François Civil ist ein gutes Beispiel: Er ist erkennbar, er ist beliebt, er hat eine Fangemeinde. Dass seine Darstellung in So wie Du Mich Willst eindimensional bleibt, stört die Zuschauer auf Amazon oder anderen Streaming-Plattformen weniger, als es früher im Kino gestört hätte. Die Laufzeit ist kurz genug, der Eindruck flüchtig genug.

Das ist kein Vorwurf an einzelne Schauspieler. Es ist ein Vorwurf an eine Industrie, die Kinostart und Prestige zunehmend durch Klickzahlen und IMDb-Bewertungen ersetzt. In diesem System genügt es, gut genug zu sein. Brilliant sein ist optional.

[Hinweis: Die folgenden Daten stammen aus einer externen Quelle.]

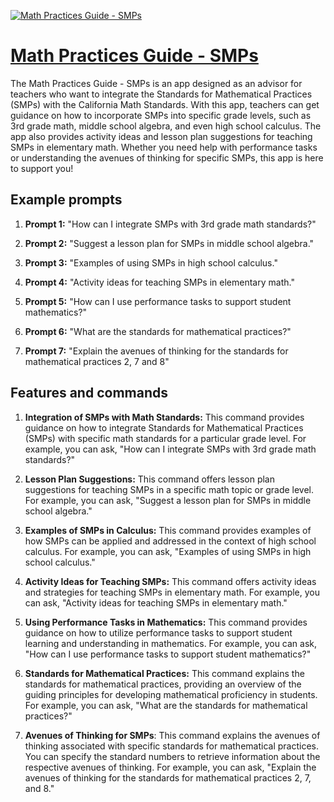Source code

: [![Math Practices Guide - SMPs](https://files.oaiusercontent.com/file-ofkAnLoCwb2EZt5w4LuVlEtZ?se=2123-10-18T16%3A17%3A50Z&sp=r&sv=2021-08-06&sr=b&rscc=max-age%3D31536000%2C%20immutable&rscd=attachment%3B%20filename%3D2025cc12-fe7f-4172-98e2-6400a11761f1.png&sig=oxC4oaqiUUxoayU/vjNT8GFftO3bLcYAOYaOCshdAX4%3D)](https://chat.openai.com/g/g-yXL98Xor1-math-practices-guide-smps)

# [Math Practices Guide - SMPs](https://chat.openai.com/g/g-yXL98Xor1-math-practices-guide-smps)

The Math Practices Guide - SMPs is an app designed as an advisor for teachers who want to integrate the Standards for Mathematical Practices (SMPs) with the California Math Standards. With this app, teachers can get guidance on how to incorporate SMPs into specific grade levels, such as 3rd grade math, middle school algebra, and even high school calculus. The app also provides activity ideas and lesson plan suggestions for teaching SMPs in elementary math. Whether you need help with performance tasks or understanding the avenues of thinking for specific SMPs, this app is here to support you!

## Example prompts

1. **Prompt 1:** "How can I integrate SMPs with 3rd grade math standards?"

2. **Prompt 2:** "Suggest a lesson plan for SMPs in middle school algebra."

3. **Prompt 3:** "Examples of using SMPs in high school calculus."

4. **Prompt 4:** "Activity ideas for teaching SMPs in elementary math."

5. **Prompt 5:** "How can I use performance tasks to support student mathematics?"

6. **Prompt 6:** "What are the standards for mathematical practices?"

7. **Prompt 7:** "Explain the avenues of thinking for the standards for mathematical practices 2, 7 and 8"


## Features and commands

1. **Integration of SMPs with Math Standards:** This command provides guidance on how to integrate Standards for Mathematical Practices (SMPs) with specific math standards for a particular grade level. For example, you can ask, "How can I integrate SMPs with 3rd grade math standards?"

2. **Lesson Plan Suggestions:** This command offers lesson plan suggestions for teaching SMPs in a specific math topic or grade level. For example, you can ask, "Suggest a lesson plan for SMPs in middle school algebra."

3. **Examples of SMPs in Calculus:** This command provides examples of how SMPs can be applied and addressed in the context of high school calculus. For example, you can ask, "Examples of using SMPs in high school calculus."

4. **Activity Ideas for Teaching SMPs:** This command offers activity ideas and strategies for teaching SMPs in elementary math. For example, you can ask, "Activity ideas for teaching SMPs in elementary math."

5. **Using Performance Tasks in Mathematics:** This command provides guidance on how to utilize performance tasks to support student learning and understanding in mathematics. For example, you can ask, "How can I use performance tasks to support student mathematics?"

6. **Standards for Mathematical Practices:** This command explains the standards for mathematical practices, providing an overview of the guiding principles for developing mathematical proficiency in students. For example, you can ask, "What are the standards for mathematical practices?"

7. **Avenues of Thinking for SMPs**: This command explains the avenues of thinking associated with specific standards for mathematical practices. You can specify the standard numbers to retrieve information about the respective avenues of thinking. For example, you can ask, "Explain the avenues of thinking for the standards for mathematical practices 2, 7, and 8."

Der Film von Safy Nebbou hat das Glück, eine Darstellerin an Bord zu haben, der dieses System egal ist. Binoche spielt, als würde sie bewertet werden. Alle anderen spielen, als würden sie gestreamt.

Häufig gestellte Fragen zur Besetzung von So wie Du Mich Willst

Wer spielt die Hauptrolle in So wie Du Mich Willst?

Die Hauptrolle der Claire wird von Juliette Binoche gespielt. Sie trägt den Film beinahe im Alleingang und liefert die einzige Leistung, über die man am nächsten Tag noch nachdenkt.

Wer sind die weiteren wichtigen Schauspieler im Cast?

François Civil spielt den jungen Alex, Nicole Garcia übernimmt die Rolle der Psychiaterin Dr. Bormans, Charles Berling spielt Claires Ehemann Ludo, und Marie-Ange Casta ist als Katia zu sehen.

Wer liefert die beste schauspielerische Leistung im Film?

Juliette Binoche – ohne Diskussion. Mit einer Bewertung von 8/10 ist sie die einzige Darstellerin, die wirklich über das Drehbuch hinauswächst und dem Film emotionale Glaubwürdigkeit verleiht.

Gibt es schwache Leistungen in der Besetzung?

Marie-Ange Casta und Charles Berling bleiben beide deutlich unter ihren Möglichkeiten. Nicht katastrophal, aber austauschbar. Typecasting und mangelnde Figurentiefe tragen dazu bei.

Lohnt sich So wie Du Mich Willst trotz gemischter Besetzung?

Ja – aber ausschließlich wegen Juliette Binoche. Wer das französische Psychodrama-Genre mag und bereit ist, über einige flache Nebenrollen hinwegzusehen, wird einen sehenswürdigen Film erleben. Wer brillantes Ensemblespiel erwartet, wird enttäuscht sein.

Ist der Film auf Streaming-Plattformen verfügbar?

Ja, So wie Du Mich Willst ist unter anderem über Amazon sowie als DVD und Blu-ray erhältlich und auf Apple TV abrufbar.